Governor Andrew Cuomo has signed a measure passed by the New York State Legislature that extends a moratorium on evictions through August 31. Opponents say the measure doesn’t do enough to help landlords, and should end earlier.
The protections for tenants and small landlords ended May 1. Under the extension, renters could continue through August to cite economic hardship caused by the pandemic as a reason for not paying their rent. The measure also continues a moratorium on mortgage foreclosures for landlords.
There are penalties for those who misrepresent their financial situation.
Supporters said it’s needed because many New Yorkers are still struggling financially. Sen. Robert Jackson, a Democrat who represents a district that includes the Washington Heights section of Manhattan, said his constituents have been hit hard by the pandemic and are still “digging out.”
“I represent 13 miles of Manhattan and you may think that Manhattan has all of the wealth of the state of New York….I have tens of thousands of residents, tenants, that are struggling to survive,” Jackson said.
Senate sponsor Brian Kavanagh, also a Manhattan Democrat, said even though infection rates are going down and the number of vaccinated New Yorkers is rising, the pandemic's effects aren’t over, and preventing evictions helps stem the spread of the virus.
“We are not out of the woods yet,” said Kavanagh, who added the bill’s “principle purpose is as a public health measure to prevent all of us from getting sick and extending this pandemic unnecessarily.”
Opponents, including many Republicans in the Senate, argue that the moratorium should end sooner.
Sen. Pamela Helming of Canandaigua said the CDC recommends that the tenant protections should end June 30. Meanwhile, Democratic Gov. Andrew Cuomo said the state will largely be reopening on May 19.
Helming, a Republican, said extending the measure further only delays a looming housing crisis, and will “kick this can down the road” and lead people to go further into debt.
Sen. Anthony Palumbo, a Long Island Republican, said the measure does not provide enough protections for landlords. Palumbo said when the current measure runs out, tenants will have to pay back the rent money that they owe. He said many might not have those resources.
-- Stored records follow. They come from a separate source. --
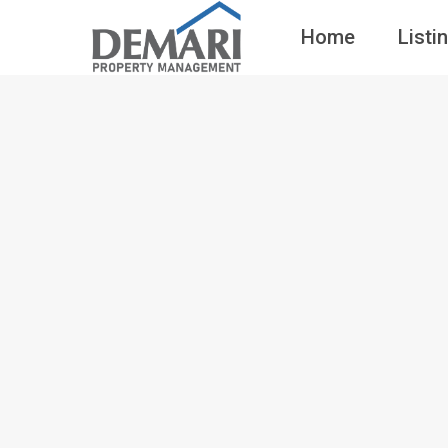
Home
Listi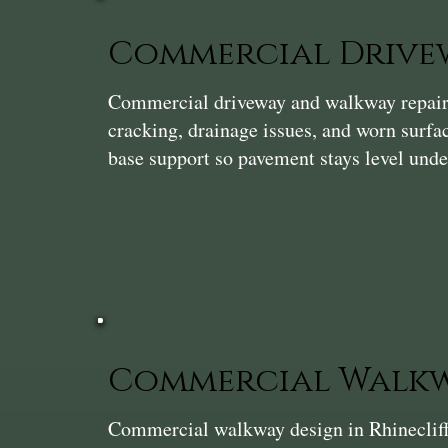
Commercial Drivew
Commercial driveway and walkway repair i
cracking, drainage issues, and worn surf
base support so pavement stays level unde
Commercial Walkw
Commercial walkway design in Rhinecliff t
Landlords, however, hold the deeds to the properties, and if the lack of rent causes them to miss mortgage payments, they will end up in foreclosure.
He said the landlords he represents are not the multimillionaire and billionaire “big, bad landlords” but people who purchased two- or three-unit buildings.
“Those are the folks who rely on that income from small commercial mixed-use buildings for their retirement,” said Palumbo, who added some used their life savings to purchase the property.
Palumbo and others who voted against the measure said the state’s tenants and landlords would benefit more from the $2.4 billion in federal rental assistance relief approved in March. But they said the state has been slow to distribute those funds.
Kavanagh said he thinks once those funds are distributed, the majority of the back payments will be made.
The measure was also approved in the state Assembly.